A lot of sales, marketing and business planning is projecting forward. Where will be in 3, 6, 12, 24 months time. Doing it smarter should be working backwards. If we’re here in 12 months time, what has just happened yesterday? And what happened last week that made that possible? And so on.
Taking the “Double Digit Growth in 2017” plan and looking at the total value and number of payments received by 22 December 2017 (last Friday before Christmas this year!) is a good start. If the typical payment terms are 30 days – how many invoices were issued by the end of November? What was the average value?
How many invoices were for existing customers and how much for new business?
How much new business did we close by the end of October to invoice in November? And if the typical sales cycle is 3 months – how many qualified leads did we turn into engaged opportunities by the end of July?
If we need that many qualified leads by July, what will marketing have to deliver in the first half of the year?
If that’s more than marketing are currently delivering, what’s changing with the activity? If it’s a change of approach, when does the testing take place? When will we know that it’s successful?

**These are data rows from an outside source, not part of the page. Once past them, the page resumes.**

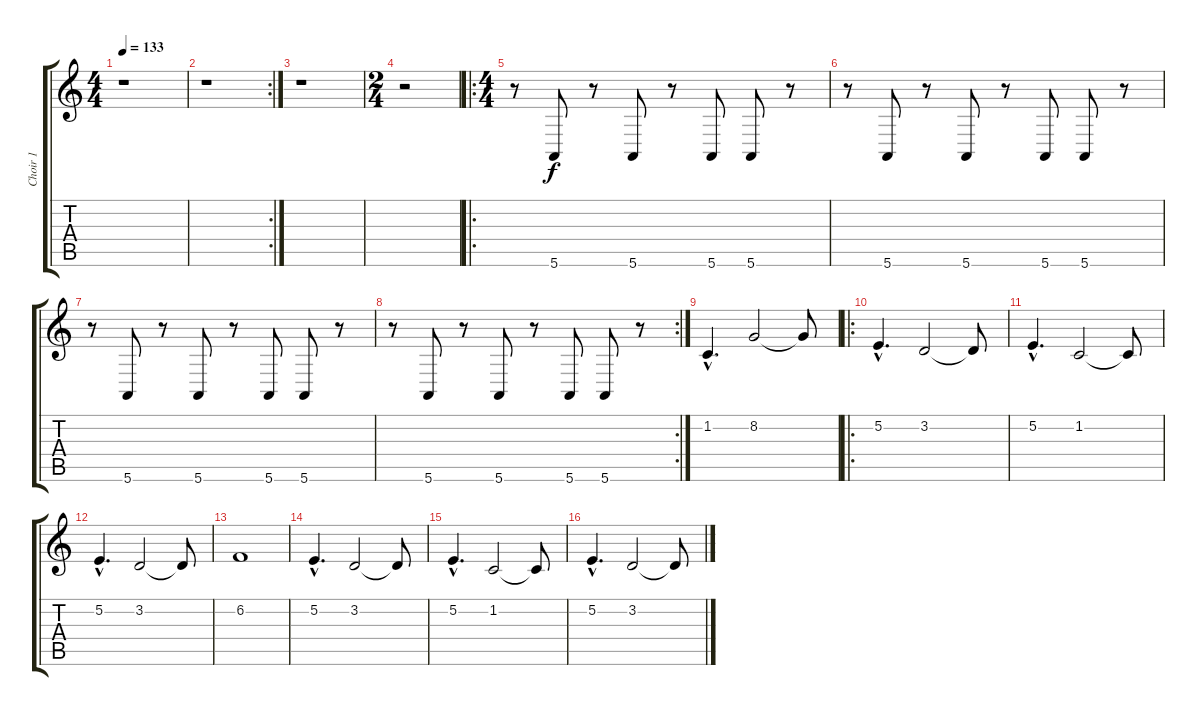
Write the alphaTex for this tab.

\track ("Choir 1" "Choir 1") {instrument pad4choir}
\staff {score tabs}
\tuning (E4 B3 G3 D3 A2 E2) {hide}
\ts (4 4)
\tempo 133
\clef g2
\ks c
r.1{dy f} |
\rc 2
r.1 |
r.1 |
\ts (2 4)
r.2 |
\ro
\ts (4 4)
r.8 5.6.8 r.8 5.6.8 r.8 5.6.8 5.6.8 r.8 |
r.8 5.6.8 r.8 5.6.8 r.8 5.6.8 5.6.8 r.8 |
r.8 5.6.8 r.8 5.6.8 r.8 5.6.8 5.6.8 r.8 |
\rc 2
r.8 5.6.8 r.8 5.6.8 r.8 5.6.8 5.6.8 r.8 |
1.2{hac}.4{d} 8.2.2 8.2{t}.8 |
\ro
5.2{hac}.4{d} 3.2.2 3.2{t}.8 |
5.2{hac}.4{d} 1.2.2 1.2{t}.8 |
5.2{hac}.4{d} 3.2.2 3.2{t}.8 |
6.2.1 |
5.2{hac}.4{d} 3.2.2 3.2{t}.8 |
5.2{hac}.4{d} 1.2.2 1.2{t}.8 |
5.2{hac}.4{d} 3.2.2 3.2{t}.8
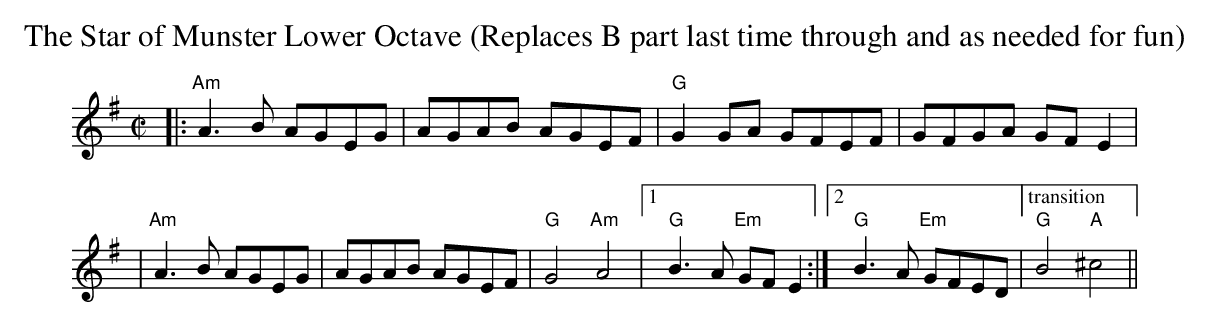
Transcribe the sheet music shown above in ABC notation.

X:1
T:  The Star of Munster Lower Octave (Replaces B part last time through and as needed for fun)
M: C|
L: 1/8
K:Ador
|: "Am"A3B AGEG | AGAB AGEF|"G"G2GA GFEF|GFGA GFE2 |
| "Am"A3B AGEG | AGAB AGEF| "G"G4 "Am"A4 |[1 "G"B3A "Em"GFE2 :|   [2 "G"B3A "Em"GFED|["transition" "G"B4 "A"^c4 ||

Have we got the operational capacity at the times when there will be peaks in demand?
Working backwards forces the realisation that lines aren’t smooth. And also that change doesn’t just happen. There is always a preceding activity.
Avoiding beatings from a hockey-stick
I’ve had so many years where cash to make big developments happen has only been released on the first day of the year, and the launch of the development has dictated that pattern of the rest of the year.
At its worse I’ve seen 60% of forecast sales in the last quarter of the year – meaning that on paper and in the numbers, not much needed to happen until September.
In the case where not much happened until just before the big spike in numbers, everything had changed by January 1st the following year – including the MD.
In the years where we delivered it successfully, it was because we knew all of the activities that added up to the numbers. We also did a lot of validation of the assumptions behind the numbers in the first 3-6 months – so there were no surprises.
Finally, although we knew we couldn’t predict accurately too far into the future – we’d been working on the plan for 18 months by the time we got there. We also knew what the 18 months on the other side of the spike looked like. We focused on what we could control in the space we could control it – but kept an eye on the longer term implications.
A consultant we worked with at the time called it “creating a future history”. I denounced it as typical consultancy jargon at the time. But looking back on it – they described it perfectly.